Monday, May 26, 2014

Five management lessons you can learn from Modi's Victory

In the thumping victory that Narendra Modi has led the BJP to in the Lok Sabha elections lay five critical management lessons on how to succeed.

These are:

1.Positioning:
For any company or endeavour to succeed, it has to offer to the people something new, something that will catch their eye and something that they need. Here, Narendra Modi was already a known factor, but the way he repackaged himself and sold himself to the masses in a brand new package which promised them "better days ahead". Considering the way things have been over the last 10 years, who wouldn't buy that line?

2. Social media management:
This election wasn't fought on the grounds, but on the social media. As part of his campaign policy, he got his party's top leaders to get on to Facebook and Twitter and get in touch with the younger generation. In fact, his social media management went to such heights that an India Today survey found that the internet had become saffron. As they say, he who gets the social media right, gets the cake.

3. Timing:
Modi began his campaign at a time when the common man was feeling the pinch in his wallet and the bite of his ragged shoe which he had run so thin that he could count the cobblestones under his shoe-covered feet. The ad campaigns and the promotional activities that Modi undertook - Chai pe charcha, 3D hologram speeches - connected him to more people than the Congress could ever dream of. By the time the electoral campaigning ended, Modi is said to have met a whopping 234 million voters out of a total 814 million voters.

On Facebook, he had more than 13 million likes and on Twitter, he had more than 3.9 million followers.

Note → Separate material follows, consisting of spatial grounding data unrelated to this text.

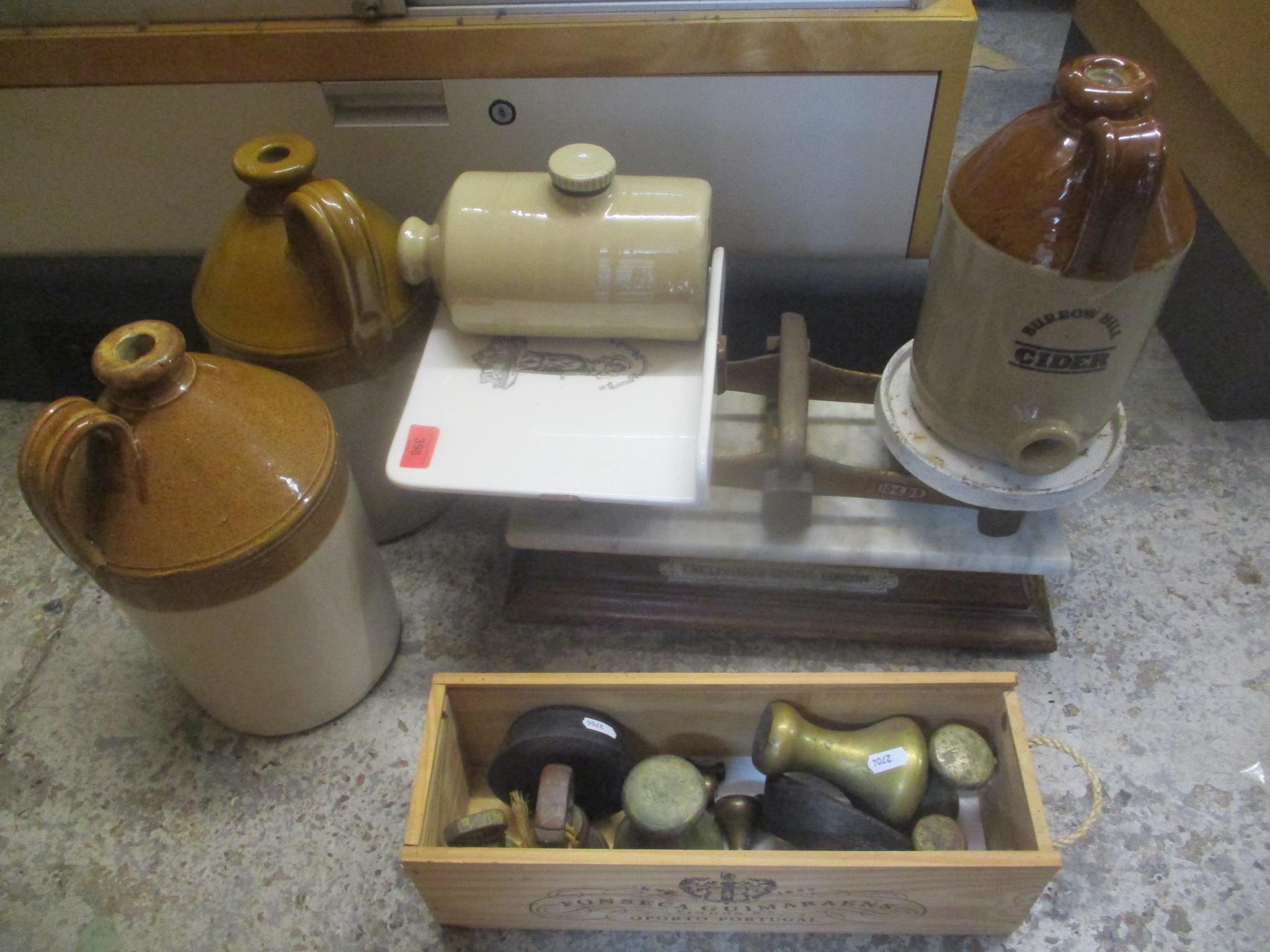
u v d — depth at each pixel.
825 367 1.14
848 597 1.19
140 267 1.32
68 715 1.19
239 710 1.09
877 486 1.06
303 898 1.04
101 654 1.24
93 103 1.14
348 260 0.97
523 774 1.01
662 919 0.97
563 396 0.99
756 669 1.20
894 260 1.27
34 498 0.82
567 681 0.97
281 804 1.11
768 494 1.06
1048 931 0.99
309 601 0.98
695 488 0.91
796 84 1.08
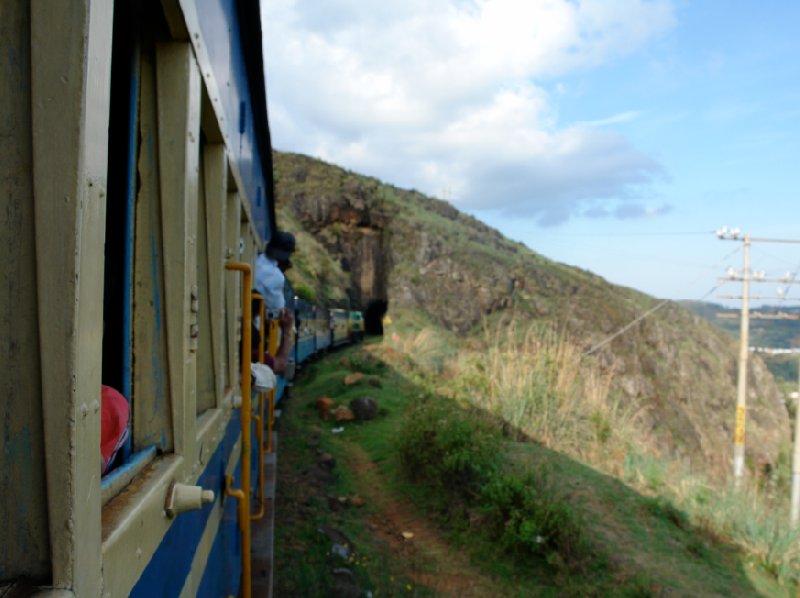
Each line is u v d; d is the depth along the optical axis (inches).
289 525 263.1
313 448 399.5
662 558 272.4
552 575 256.1
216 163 113.4
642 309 1839.3
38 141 38.4
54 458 38.5
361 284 1678.2
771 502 386.0
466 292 1636.3
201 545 88.7
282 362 200.7
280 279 191.6
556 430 413.4
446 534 288.5
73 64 38.6
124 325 70.8
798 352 698.8
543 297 1722.4
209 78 95.7
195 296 80.8
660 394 1275.8
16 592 36.9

4. Communication Strategy:
With a three-month course in PR and image management backed by experts from a PR agency, Modi created some of the most resounding punchlines to back his campaign. Punchlines such as "Janta maaf nahi karegi" and "Ab ki baar Modi sarkaar" caught the imagination of the voters. The two slogans had two different targets. The first slogan was aimed at the oppressed common man who was finding it difficult to make both ends meet with the ever-rising inflation. The second was aimed at the younger generation, a generation of nearly 10 million first-time voters who had got tired of hearing about scams, scandals and what not.

5. SWOT: Usage of Strength/Weakness/Opportunity/Threat
There's nothing like a missed opportunity. Either you get the opportunity and dance on it, or you lose it forever. With the Congress lackadaisical governance at the Centre, Modi saw the opportunity coming his way a long time back and he made the required preparations for it. The Congress went on making blunders while Modi kept on learning from their mistakes and using their mistakes to his and his party's benefit.